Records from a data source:

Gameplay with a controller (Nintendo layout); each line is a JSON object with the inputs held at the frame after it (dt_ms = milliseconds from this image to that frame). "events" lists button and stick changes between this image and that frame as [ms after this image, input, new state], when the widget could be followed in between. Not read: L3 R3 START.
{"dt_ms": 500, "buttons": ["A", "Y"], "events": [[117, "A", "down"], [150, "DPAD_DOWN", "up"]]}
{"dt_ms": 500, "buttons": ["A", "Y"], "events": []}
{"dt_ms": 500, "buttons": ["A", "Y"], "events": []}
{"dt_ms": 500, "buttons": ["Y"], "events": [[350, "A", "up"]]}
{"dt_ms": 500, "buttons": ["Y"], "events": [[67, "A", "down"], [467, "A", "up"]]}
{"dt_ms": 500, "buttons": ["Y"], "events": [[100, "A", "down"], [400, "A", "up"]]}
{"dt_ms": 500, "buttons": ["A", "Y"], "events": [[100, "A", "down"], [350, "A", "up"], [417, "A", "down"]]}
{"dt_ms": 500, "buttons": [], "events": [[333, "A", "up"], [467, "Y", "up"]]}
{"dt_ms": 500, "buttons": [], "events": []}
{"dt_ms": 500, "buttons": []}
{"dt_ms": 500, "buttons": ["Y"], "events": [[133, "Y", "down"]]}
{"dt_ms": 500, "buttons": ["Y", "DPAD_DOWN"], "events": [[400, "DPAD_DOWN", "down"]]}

* [Goal of the exercise]
Search the data for the string "down". List each line that has it.

* [Task answer]
{"dt_ms": 500, "buttons": ["A", "Y"], "events": [[117, "A", "down"], [150, "DPAD_DOWN", "up"]]}
{"dt_ms": 500, "buttons": ["Y"], "events": [[67, "A", "down"], [467, "A", "up"]]}
{"dt_ms": 500, "buttons": ["Y"], "events": [[100, "A", "down"], [400, "A", "up"]]}
{"dt_ms": 500, "buttons": ["A", "Y"], "events": [[100, "A", "down"], [350, "A", "up"], [417, "A", "down"]]}
{"dt_ms": 500, "buttons": ["Y"], "events": [[133, "Y", "down"]]}
{"dt_ms": 500, "buttons": ["Y", "DPAD_DOWN"], "events": [[400, "DPAD_DOWN", "down"]]}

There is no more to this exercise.